* [WORK TO COMPLETE]
Reproduce exactly, with no pictures, each line from the opening of the material down through the line containing "trung vào một đối tượng. Qua phư".
====== MATERIAL FOR THIS EXERCISE
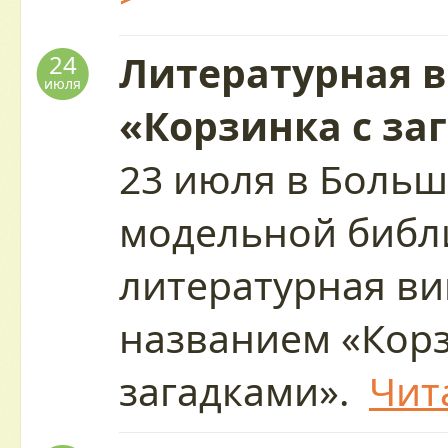
Литературная 
24
июля
«Корзинка с за
23 июля в Больш
модельной библи
литературная ви
названием «Корз
загадками».
Чит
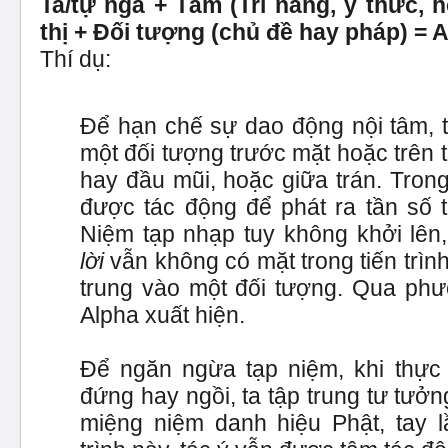
Ta/tự ngã + Tâm (Trí năng, ý thức, 
thị + Đối tượng (chủ đề hay pháp) = 
Thí dụ:
Để hạn chế sự dao động nội tâm, t
một đối tượng trước mặt hoặc trên 
hay đầu mũi, hoặc giữa trán. Trong
được tác động để phát ra tần số t
Niệm tạp nhạp tuy không khởi lê
lời
vẫn không có mặt trong tiến trình 
trung vào một đối tượng. Qua phư
Alpha xuất hiện.
Để ngăn ngừa tạp niệm, khi thực h
đứng hay ngồi, ta tập trung tư tưở
miệng niệm danh hiệu Phật, tay lầ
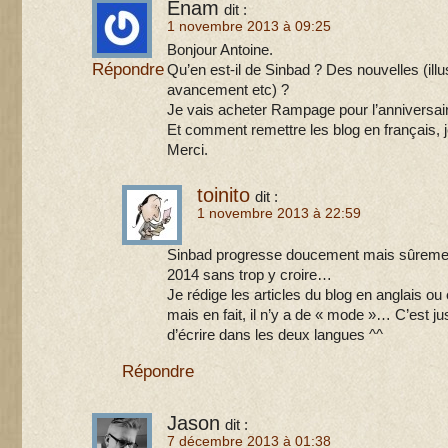
Enam
dit :
1 novembre 2013 à 09:25
Bonjour Antoine.
Répondre
Qu’en est-il de Sinbad ? Des nouvelles (illus
avancement etc) ?
Je vais acheter Rampage pour l’anniversaire d
Et comment remettre les blog en français, 
Merci.
toinito
dit :
1 novembre 2013 à 22:59
Sinbad progresse doucement mais sûrement
2014 sans trop y croire…
Je rédige les articles du blog en anglais o
mais en fait, il n’y a de « mode »… C’est jus
d’écrire dans les deux langues ^^
Répondre
Jason
dit :
7 décembre 2013 à 01:38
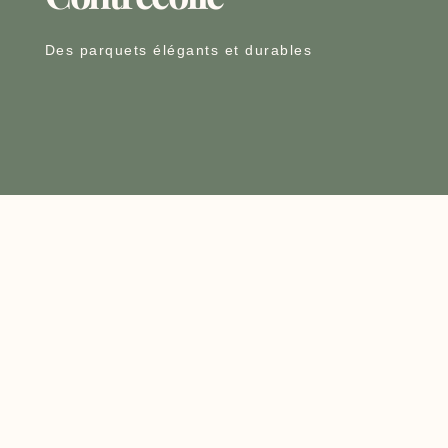
Des parquets élégants et durables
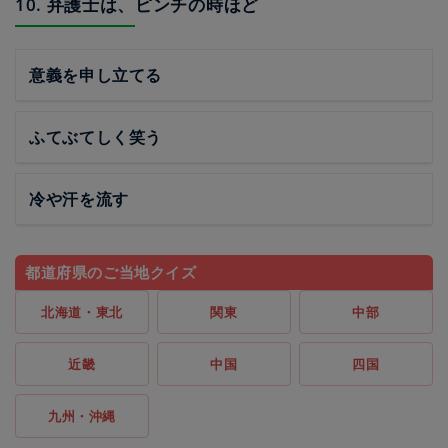
10. 弁護士は、ピンチの時ほど
意義を申し立てる
ふてぶてしく笑う
冷や汗を流す
都道府県のご当地クイズ
北海道・東北
関東
中部
近畿
中国
四国
九州・沖縄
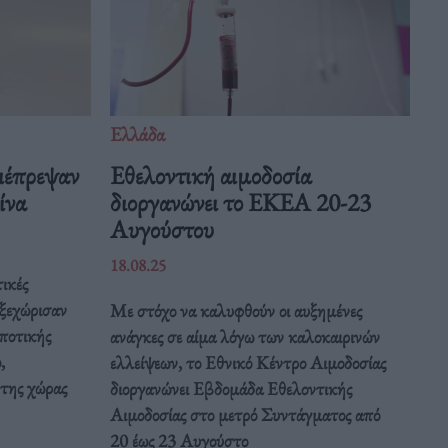
Ελλάδα
ιέπρεψαν
Eθελοντική αιμοδοσία
Κίνα
διοργανώνει το ΕΚΕΑ 20-23
Αυγούστου
18.08.25
ικές
 ξεχώρισαν
Με στόχο να καλυφθούν οι αυξημένες
ποτικής
ανάγκες σε αίμα λόγω των καλοκαιρινών
,
ελλείψεων, το Εθνικό Κέντρο Αιμοδοσίας
 της χώρας
διοργανώνει Εβδομάδα Εθελοντικής
Αιμοδοσίας στο μετρό Συντάγματος από
20 έως 23 Αυγούστο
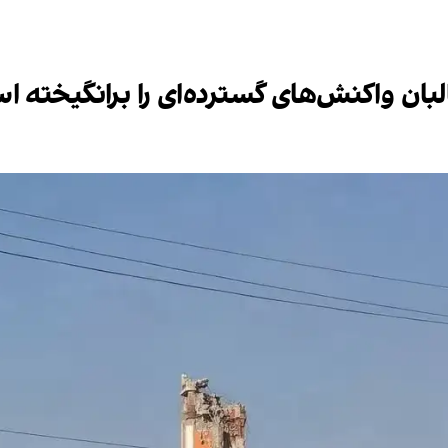
بان واکنش‌های گسترده‌ای را برانگیخته ا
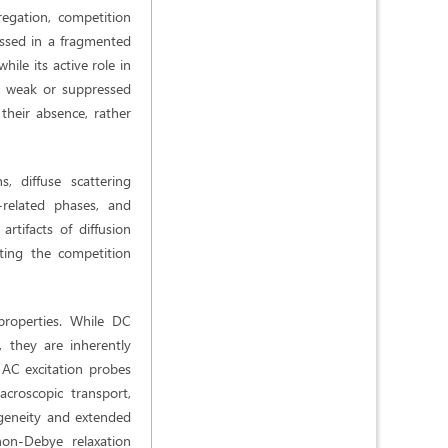
regation, competition
ssed in a fragmented
ile its active role in
ly, weak or suppressed
their absence, rather
s, diffuse scattering
-related phases, and
rtifacts of diffusion
ecting the competition
properties. While DC
 they are inherently
, AC excitation probes
croscopic transport,
ogeneity and extended
 non-Debye relaxation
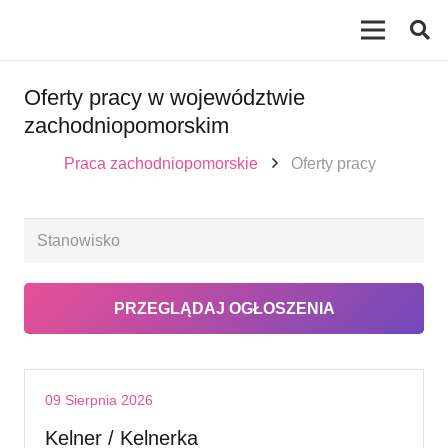
Oferty pracy w województwie
zachodniopomorskim
Praca zachodniopomorskie
Oferty pracy
09 Sierpnia 2026
Kelner / Kelnerka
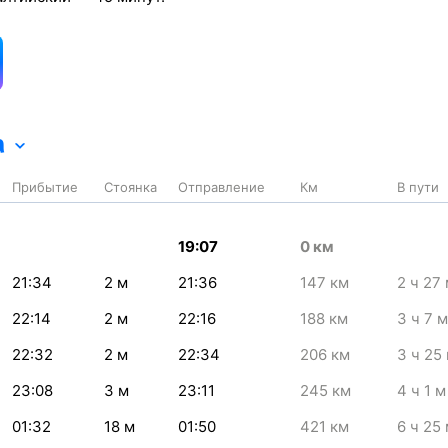
а
Прибытие
Стоянка
Отправление
Км
В пути
19:07
0
км
21:34
2
м
21:36
147
км
2
ч 27
22:14
2
м
22:16
188
км
3
ч 7
м
22:32
2
м
22:34
206
км
3
ч 25
23:08
3
м
23:11
245
км
4
ч 1
м
01:32
18
м
01:50
421
км
6
ч 25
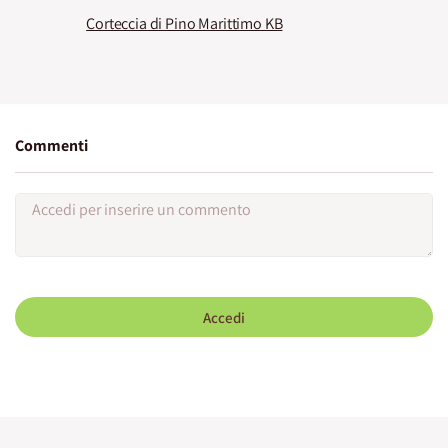
Corteccia di Pino Marittimo KB
Commenti
Accedi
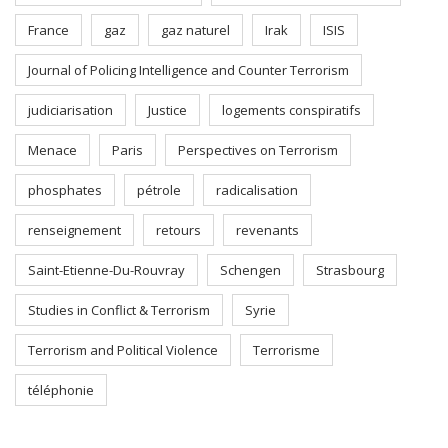
France
gaz
gaz naturel
Irak
ISIS
Journal of Policing Intelligence and Counter Terrorism
judiciarisation
Justice
logements conspiratifs
Menace
Paris
Perspectives on Terrorism
phosphates
pétrole
radicalisation
renseignement
retours
revenants
Saint-Etienne-Du-Rouvray
Schengen
Strasbourg
Studies in Conflict & Terrorism
Syrie
Terrorism and Political Violence
Terrorisme
téléphonie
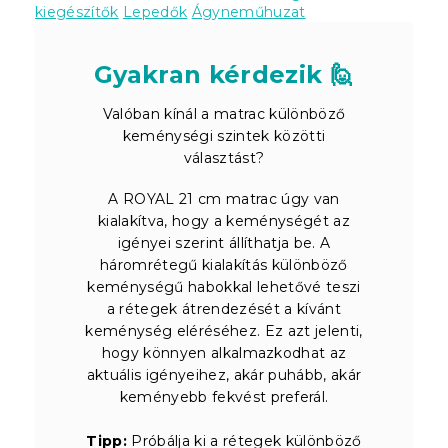
kiegészítők
Lepedők
Ágyneműhuzat
Gyakran kérdezik 🙋
Valóban kínál a matrac különböző
keménységi szintek közötti
választást?
A ROYAL 21 cm matrac úgy van
kialakítva, hogy a keménységét az
igényei szerint állíthatja be. A
háromrétegű kialakítás különböző
keménységű habokkal lehetővé teszi
a rétegek átrendezését a kívánt
keménység eléréséhez. Ez azt jelenti,
hogy könnyen alkalmazkodhat az
aktuális igényeihez, akár puhább, akár
keményebb fekvést preferál.
Tipp:
Próbálja ki a rétegek különböző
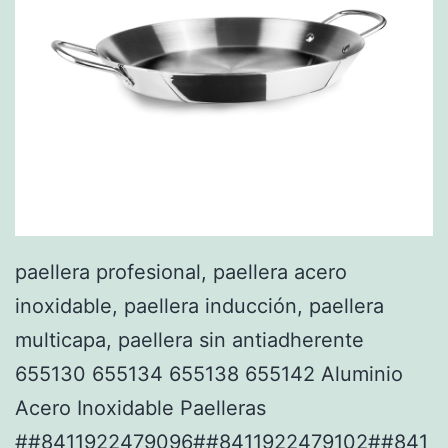
paellera profesional, paellera acero
inoxidable, paellera inducción, paellera
multicapa, paellera sin antiadherente
655130 655134 655138 655142 Aluminio
Acero Inoxidable Paelleras
##8411922479096##8411922479102##841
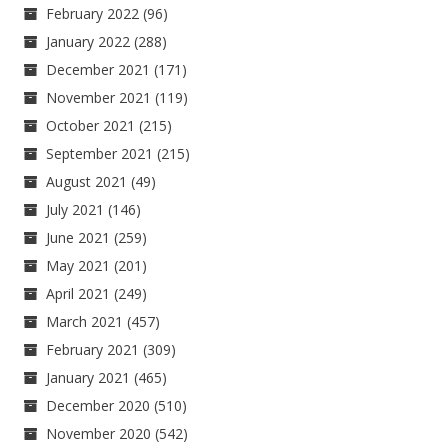
February 2022
(96)
January 2022
(288)
December 2021
(171)
November 2021
(119)
October 2021
(215)
September 2021
(215)
August 2021
(49)
July 2021
(146)
June 2021
(259)
May 2021
(201)
April 2021
(249)
March 2021
(457)
February 2021
(309)
January 2021
(465)
December 2020
(510)
November 2020
(542)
============
* [ANSWER TO THIS TASK]
Литературная 
24
июля
«Корзинка с за
23 июля в Больш
модельной библи
литературная ви
названием «Корз
загадками».
Чит
Ta/tự ngã + Tâm (Trí năng, ý thức, 
thị + Đối tượng (chủ đề hay pháp) = 
Thí dụ:
Để hạn chế sự dao động nội tâm, t
một đối tượng trước mặt hoặc trên 
hay đầu mũi, hoặc giữa trán. Trong
được tác động để phát ra tần số t
Niệm tạp nhạp tuy không khởi lê
lời
vẫn không có mặt trong tiến trình 
trung vào một đối tượng. Qua phư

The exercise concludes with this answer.